Italian Prime Minister Giorgia Meloni confirmed her government’s support for the European Union, NATO and Ukraine in her first speech to parliament, a month after her far-right party won an election victory historical.
The 45-year-old man, who was sworn in as Italy’s first female leader Saturday, Tuesday also dismissed any connection to her country’s fascist past, saying she had “never felt sympathy or closeness to undemocratic regimes…including fascism.”
The prospect of a Eurosceptic and populist government at the helm of the eurozone’s third-largest economy has sparked the concern of Italy’s alliesespecially in the EU.
“Italy is fully part of Europe and the Western world,” Meloni told the lower house of parliament, adding that it would “continue to be a reliable NATO partner in support of Ukraine.”
The last government under Mario Draghi was one of the EU’s strongest supporters of sanctions against Russia over its invasion of Ukraine, and also sent weapons to Kyiv.
Meloni supported this policy, despite being in the opposition – and despite Italy’s heavy dependence at the time on Russian gas.
But one of his coalition partners, former Prime Minister Silvio Berlusconi, was checked in last week to defend his old friend, Russian President Vladimir Putin.
Meloni said she would not give in to Putin’s “energy blackmail”.
Like much of Europe, Italy is grappling with runaway inflation, fueled by sky-high energy bills, which could push the country into recession next year.
Meloni said she would strengthen existing measures to help businesses and households cope with rising prices, but warned it would affect spending elsewhere.
After his speech, politicians will hold a vote of confidence in Meloni’s government, the most right-wing in Rome since World War II, on Tuesday evening.
The vote, followed by another in the Senate on Wednesday, is largely procedural, as his coalition has a comfortable majority in parliament.
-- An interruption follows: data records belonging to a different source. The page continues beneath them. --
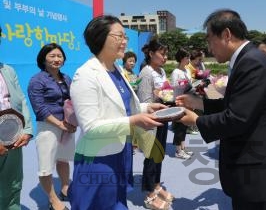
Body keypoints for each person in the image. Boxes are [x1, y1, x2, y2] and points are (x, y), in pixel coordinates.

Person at [176, 9, 266, 210]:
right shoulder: (249, 59)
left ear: (226, 35)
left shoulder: (251, 63)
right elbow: (239, 105)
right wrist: (200, 103)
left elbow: (237, 118)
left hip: (259, 177)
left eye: (209, 39)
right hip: (259, 172)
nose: (209, 47)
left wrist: (195, 121)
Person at [67, 15, 165, 210]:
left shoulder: (117, 70)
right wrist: (134, 120)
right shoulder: (85, 75)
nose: (124, 41)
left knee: (118, 203)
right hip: (98, 159)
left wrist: (146, 108)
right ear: (100, 38)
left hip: (121, 153)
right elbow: (92, 127)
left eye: (125, 36)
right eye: (119, 36)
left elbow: (122, 108)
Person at [28, 43, 75, 210]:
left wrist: (72, 122)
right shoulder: (37, 80)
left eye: (59, 56)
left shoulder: (67, 78)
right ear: (43, 59)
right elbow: (39, 108)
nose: (57, 59)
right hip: (48, 126)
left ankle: (65, 188)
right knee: (45, 167)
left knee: (63, 159)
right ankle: (53, 200)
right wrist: (59, 124)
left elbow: (73, 100)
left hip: (67, 126)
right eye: (52, 56)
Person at [137, 37, 174, 210]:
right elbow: (144, 102)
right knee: (151, 158)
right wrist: (159, 96)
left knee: (160, 155)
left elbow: (165, 92)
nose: (165, 57)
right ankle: (149, 194)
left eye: (166, 54)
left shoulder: (161, 71)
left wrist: (168, 95)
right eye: (162, 53)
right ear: (151, 54)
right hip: (151, 121)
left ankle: (157, 185)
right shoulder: (146, 73)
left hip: (163, 118)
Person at [0, 25, 33, 210]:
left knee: (13, 185)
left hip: (13, 137)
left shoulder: (8, 70)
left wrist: (27, 131)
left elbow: (21, 101)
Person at [170, 48, 193, 160]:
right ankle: (178, 150)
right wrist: (185, 83)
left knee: (184, 126)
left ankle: (183, 148)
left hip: (187, 101)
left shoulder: (187, 70)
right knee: (179, 127)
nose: (188, 59)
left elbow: (190, 83)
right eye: (187, 57)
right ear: (181, 58)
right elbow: (173, 85)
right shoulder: (176, 72)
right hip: (178, 101)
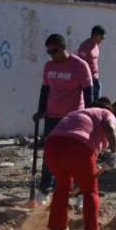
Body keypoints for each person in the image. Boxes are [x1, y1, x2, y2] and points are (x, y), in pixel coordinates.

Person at [44, 97, 116, 230]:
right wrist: (114, 153)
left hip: (52, 147)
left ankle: (57, 228)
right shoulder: (106, 113)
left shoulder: (77, 113)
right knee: (90, 190)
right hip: (78, 147)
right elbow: (109, 128)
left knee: (62, 187)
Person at [32, 34, 93, 197]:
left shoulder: (80, 66)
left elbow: (88, 92)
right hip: (52, 117)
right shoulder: (49, 66)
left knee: (75, 155)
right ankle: (45, 188)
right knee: (50, 154)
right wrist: (40, 111)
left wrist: (89, 116)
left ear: (63, 47)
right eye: (49, 52)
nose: (52, 55)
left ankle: (79, 191)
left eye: (54, 50)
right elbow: (44, 90)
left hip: (73, 119)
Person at [77, 25, 106, 104]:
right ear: (95, 35)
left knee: (96, 103)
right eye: (101, 36)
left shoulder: (96, 46)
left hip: (95, 78)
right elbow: (80, 63)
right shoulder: (85, 46)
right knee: (89, 103)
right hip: (87, 80)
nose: (103, 39)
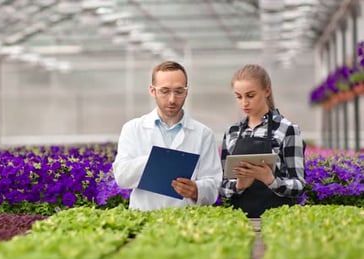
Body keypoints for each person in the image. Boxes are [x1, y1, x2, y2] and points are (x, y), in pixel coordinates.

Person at [112, 60, 222, 211]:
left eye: (178, 91)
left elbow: (213, 185)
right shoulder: (133, 129)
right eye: (165, 91)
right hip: (144, 219)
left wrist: (197, 190)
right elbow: (122, 177)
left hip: (186, 223)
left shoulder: (203, 134)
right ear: (152, 91)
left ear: (186, 92)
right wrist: (155, 160)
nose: (172, 99)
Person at [219, 64, 305, 218]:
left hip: (278, 221)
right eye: (239, 96)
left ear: (267, 90)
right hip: (238, 223)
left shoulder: (287, 129)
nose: (244, 103)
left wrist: (271, 180)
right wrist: (239, 185)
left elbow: (298, 185)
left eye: (250, 95)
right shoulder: (232, 132)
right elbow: (222, 185)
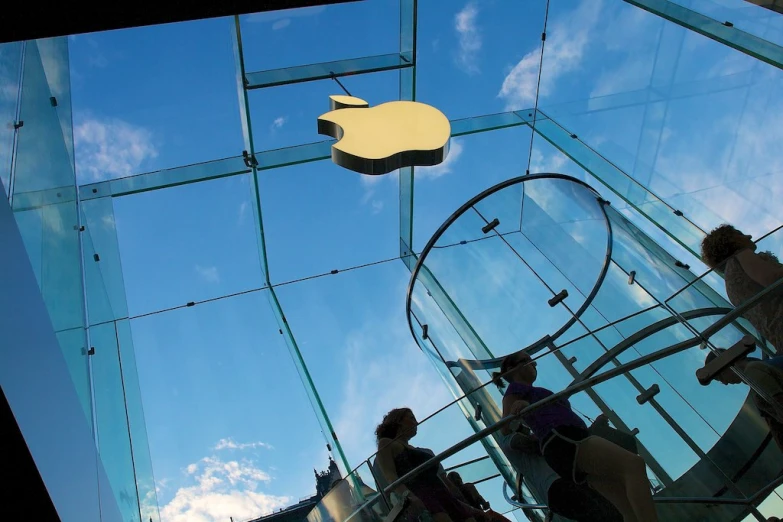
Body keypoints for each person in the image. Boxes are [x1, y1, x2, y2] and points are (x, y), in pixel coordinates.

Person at [493, 351, 658, 522]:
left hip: (566, 442)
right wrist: (521, 407)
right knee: (633, 465)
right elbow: (505, 427)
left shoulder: (529, 391)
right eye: (527, 360)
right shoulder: (515, 390)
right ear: (513, 369)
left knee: (624, 505)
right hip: (566, 439)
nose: (534, 364)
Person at [375, 408, 506, 522]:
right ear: (398, 420)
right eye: (411, 418)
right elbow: (390, 476)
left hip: (444, 495)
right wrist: (408, 496)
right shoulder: (386, 443)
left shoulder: (417, 449)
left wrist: (471, 508)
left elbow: (438, 481)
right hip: (423, 495)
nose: (416, 422)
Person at [498, 422, 623, 522]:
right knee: (603, 513)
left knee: (606, 512)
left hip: (563, 483)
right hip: (555, 487)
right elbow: (531, 445)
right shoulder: (507, 440)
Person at [701, 224, 783, 354]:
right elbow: (773, 279)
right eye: (739, 234)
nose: (748, 236)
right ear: (729, 241)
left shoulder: (730, 285)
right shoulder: (740, 257)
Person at [704, 349, 783, 450]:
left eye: (720, 378)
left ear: (724, 366)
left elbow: (780, 404)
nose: (725, 383)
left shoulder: (752, 371)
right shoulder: (757, 369)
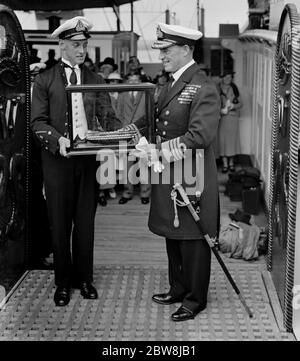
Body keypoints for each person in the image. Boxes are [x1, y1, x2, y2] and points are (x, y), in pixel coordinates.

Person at [133, 23, 220, 321]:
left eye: (167, 50)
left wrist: (157, 150)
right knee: (174, 234)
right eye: (161, 51)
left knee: (194, 238)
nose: (162, 56)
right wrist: (122, 133)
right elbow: (150, 122)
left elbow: (199, 137)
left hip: (192, 177)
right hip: (170, 175)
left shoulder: (203, 86)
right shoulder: (169, 84)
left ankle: (196, 299)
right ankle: (179, 287)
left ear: (186, 50)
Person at [31, 16, 109, 307]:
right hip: (57, 162)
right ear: (61, 45)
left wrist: (124, 138)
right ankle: (62, 283)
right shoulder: (45, 79)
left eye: (85, 45)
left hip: (87, 161)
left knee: (85, 223)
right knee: (60, 223)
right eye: (76, 45)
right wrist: (57, 140)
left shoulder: (95, 79)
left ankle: (84, 279)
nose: (82, 50)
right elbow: (37, 122)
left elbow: (107, 118)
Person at [116, 72, 151, 205]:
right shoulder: (122, 95)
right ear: (127, 81)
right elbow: (118, 114)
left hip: (142, 134)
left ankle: (145, 193)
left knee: (143, 164)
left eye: (136, 80)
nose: (133, 83)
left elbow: (148, 114)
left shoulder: (146, 95)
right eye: (130, 80)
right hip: (125, 134)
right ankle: (127, 192)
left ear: (140, 81)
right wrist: (121, 131)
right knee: (127, 165)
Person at [218, 71, 242, 173]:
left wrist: (233, 106)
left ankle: (231, 164)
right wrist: (221, 110)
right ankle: (225, 164)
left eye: (230, 77)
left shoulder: (235, 89)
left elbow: (241, 103)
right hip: (223, 119)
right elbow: (213, 104)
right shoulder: (217, 89)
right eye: (226, 77)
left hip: (233, 118)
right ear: (222, 78)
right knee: (223, 141)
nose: (228, 79)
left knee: (232, 142)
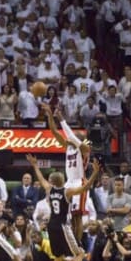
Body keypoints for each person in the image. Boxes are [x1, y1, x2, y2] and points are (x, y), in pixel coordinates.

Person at [27, 154, 99, 261]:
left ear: (53, 182)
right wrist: (95, 172)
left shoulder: (49, 189)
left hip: (51, 225)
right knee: (80, 253)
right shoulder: (67, 191)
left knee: (57, 256)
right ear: (63, 180)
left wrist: (35, 165)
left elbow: (41, 179)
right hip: (62, 226)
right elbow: (85, 188)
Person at [44, 104, 92, 242]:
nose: (71, 137)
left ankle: (78, 243)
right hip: (68, 183)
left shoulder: (85, 149)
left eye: (76, 137)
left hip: (79, 182)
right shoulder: (68, 148)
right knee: (70, 215)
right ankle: (71, 242)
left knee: (77, 216)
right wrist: (49, 115)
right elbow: (54, 131)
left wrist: (61, 119)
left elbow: (69, 134)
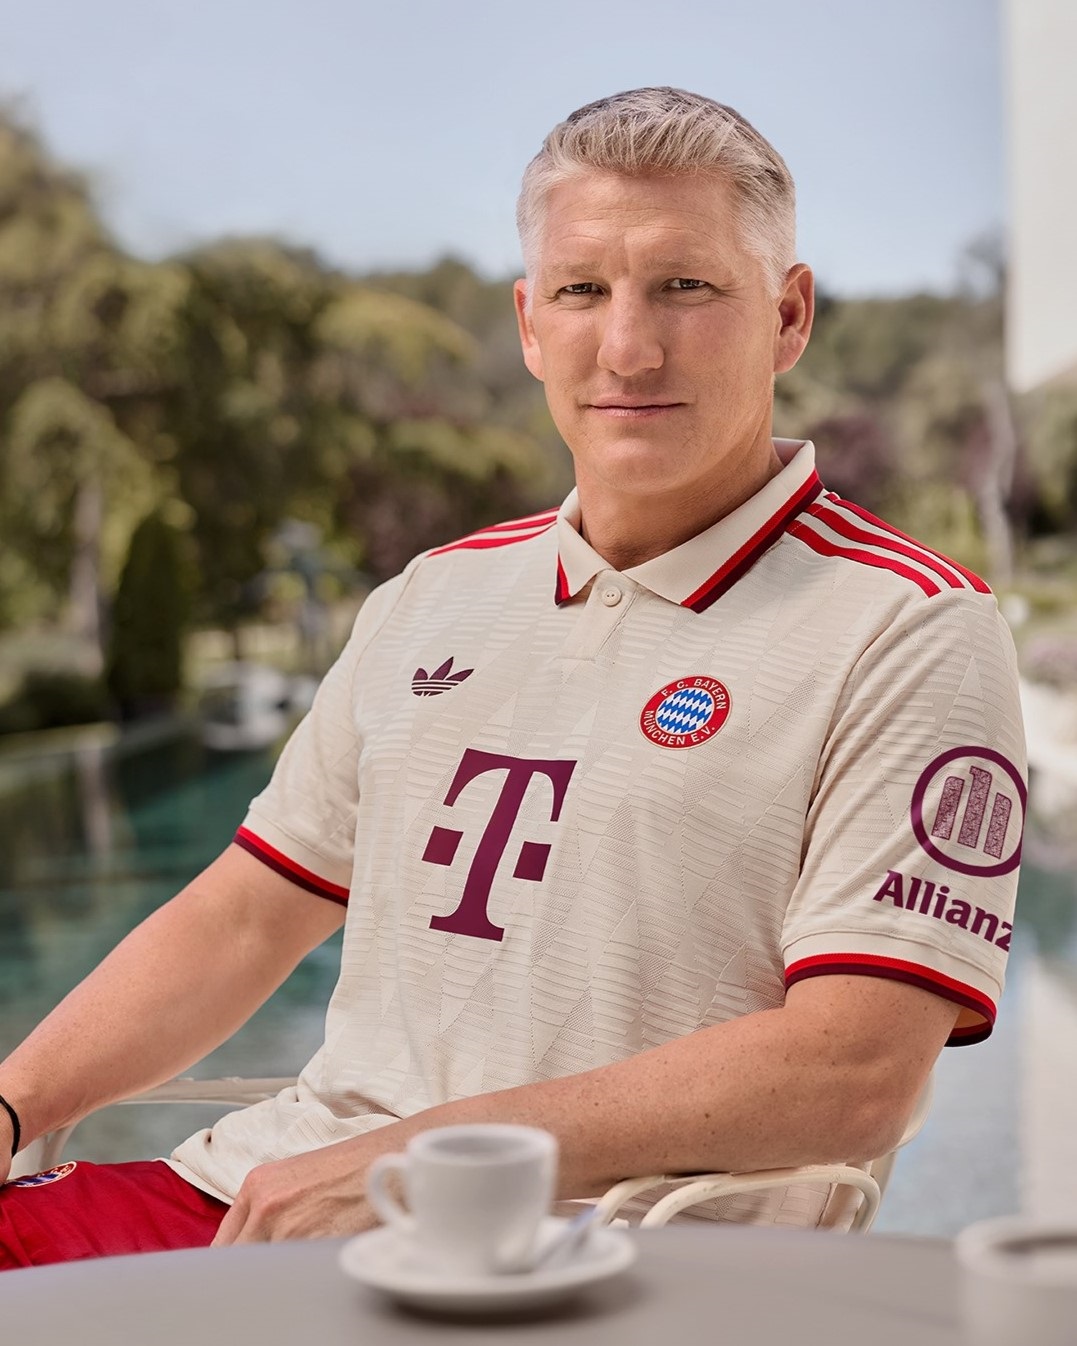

Ahead of the election, Meloni’s coalition, which also includes Matteo Salvini’s far-right League, agreed to a costly program of tax cuts and spending pledges.
But she emphasized budgetary prudence, being wary of Italy’s gigantic debt which represents 150% of gross domestic product.
She appointed Economy Minister Giancarlo Giorgetti, a relatively moderate League member who served as Economic Development Minister under Draghi.
Roberto Cingolani, who served as energy minister in the last government, will also remain an adviser as Italy weans off Russian gas and seeks to boost the use of renewables.
However, even before she spoke to Salvini – her new deputy prime minister and infrastructure minister – he presented his own expensive plan for the government.
In a series of tweets on Monday night, the League chief vowed to act to lower the retirement age, extend a flat tax and finally build a long-discussed bridge between mainland Italy and Sicily, which, according to he would create 100,000 jobs.
The key to Italy’s future growth lies in nearly 200 billion euros ($197 billion) in grants and loans from the EU’s post-pandemic recovery fund, which depend on implementation by Rome from key criminal justice reforms to public administration.
Meloni said this was an opportunity for “real change” but said she would look for “adjustments” to the plan to account for the rising cost of energy and raw materials.
Analysts say there is little room for manoeuvre, with funds already disbursed and Brussels unwilling to reopen negotiations.
Meloni had what she called a “fruitful” first meeting with French President Emmanuel Macron on Sunday in Rome, and spoke on the phone Saturday with European Commission President Ursula von der Leyen.
Meloni’s Brothers of Italy party won a historic 26% of the vote in the September 25 election, with a promise to defend Italy’s borders, traditional values and national interests abroad.
Salvini’s League party won 9% of the election while Berlusconi’s right-wing Forza Italia party won 8%.